Bibliothèques (Enceintes suite)
Eté 72, au bout du petit bourg, en bordure du parking de la dernière barre d’immeubles, arrive, en ronronnant, chaque semaine, tous les jeudis, jour de repos pour les enfants de l’école primaire, le Bibliobus. Il était joyeux de descendre les escaliers du sixième sans ascenseur , un gros sac à la main plein de livres multicolores. Monter dans ce bus aux fenêtres quadrillées d’étagères de livres roses et verts, c’était comme entrer dans un monde imaginaire. Il n’y avait pas le temps de tout lire, mais ce n’était pas grave. L’enfance s’écoulait tranquillement à remplir et vider la charge du sac plein de surprises, de mots nouveaux, de phrases simples et de dessins. A partir de quatre heures, toutes ces ’mages et ces lettres s’ordonnaient pour faire entrer les enfants dans un monde imaginaire au son de la voix de la dame du bibliobus qui devenait la fée des contes, mais chut ! c’était un secret…
Été 88, il suffisait de montrer sa carte d’étudiant et de pousser le petit portique de la Bibliothèque Nationale pour se retrouver dans la salle Richelieu. Des rangées de pupitres en bois cirés délimitaient chaque espace pour les étudiants-chercheurs. Personne ne se déplaçaient dans cet antre fabuleux, seuls les magasiniers apportaient le fruit de demande de côtes inscrites à la main en plein et délié sur de petits cartons violets.

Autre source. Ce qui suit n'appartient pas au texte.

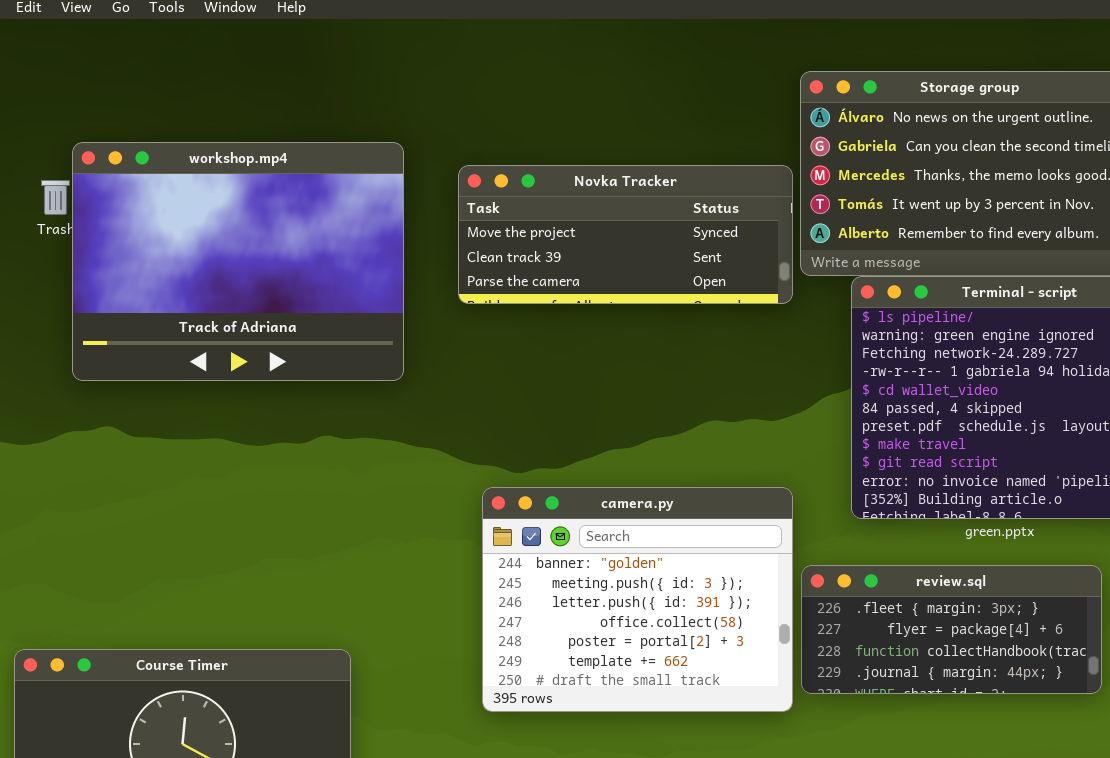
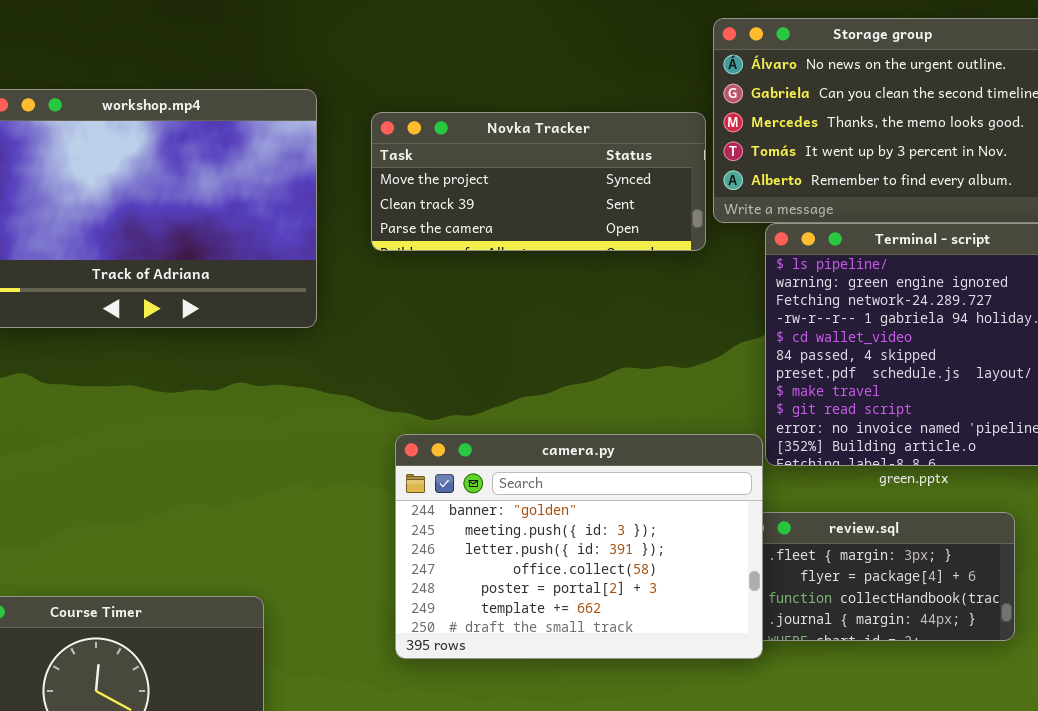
camera.py: [482,487,793,712] -> [395,434,763,659], resized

Ainsi des piles d’ouvrages venaient s’entasser autour d’étudiants courbés à déchiffrer livres et cahiers.
Parfois les fiches indiquaient qu’il fallait monter à la réserve, changer d’espace, et de température de conservation pour les ouvrages les plus anciens.
C’est là, que ‘ les Dialoghi de Amore’ de Giuda Abarbanel étaient conservés et seulement consultables en microfilm. Ce manuscrit traduit de l’italien par Pontus de Tyard, en 1551, chef de file des Poètes de la Pléiade allait avoir une emprise telle des mois durant il ne se passait pas un jour sans que Giuda aussi nommé Léon l’hébreu ne fasse partie de ma vie.
VERSO
Mais qu’est-ce qui te prend de déterrer ce mémoire de maîtrise qui déjà n’intéressait personne, sauf ce qui t’écoutait pour te faire plaisir ?
Tu crois vraiment que ce médecin philosophe qui a traversé toute la méditerrannée en 1505 chassé par Isabelle la Catholique et qui a été retrouvé Pic de la Mirandole pour servir un idéal de synchrétisme peut faire l’objet d’une quelconque considération. Mais tu rêves !
Ha! et tu voudrais en faire le support historique d’un roman dont Giuda serait le héros ?
Tu as réalisé que ça va te prendre des années de travail et de recherches. Es-tu vraiment prête à ça ?
Oui je crois que je suis prête à reprendre le chemin de mon bibliobus et cette fois c’est moi qui raconterais l’histoire de ce philosophe au semelle de vent…
Oh oui, Carole suivre le chemin de ce poète aux semelles de vent. J’ai hâte d’avoir des nouvelles de Guida.
Évocations émues dans ce beau texte…Le bibliobus si précieux dans les villages éloignés, même si aujourd’hui il y a aussi des bibliothèques remplies de beaux livres avec des bibliothécaires dévouées… et le souvenir des années d’étudiante dans les grandes bibliothèques de villes, silencieuses et propices au travail de recherche. Merci Carole!
Merci à vous deux, moi aussi je suis restée émue d ‘avoir écrit ce texte
du bibliobus, c ‘ est la première fois que j ‘évoque ce souvenir et je me dit que peut-être il est à l ‘origine de…
Le bibliobus pour beaucoup d’entre nous enfants dans les villages c’était un peu la caverne d’Ali Baba. Nos mains innocentes y dénichaient des trésors au hasard. Merci pour cette évocation. Si juste, si sensible.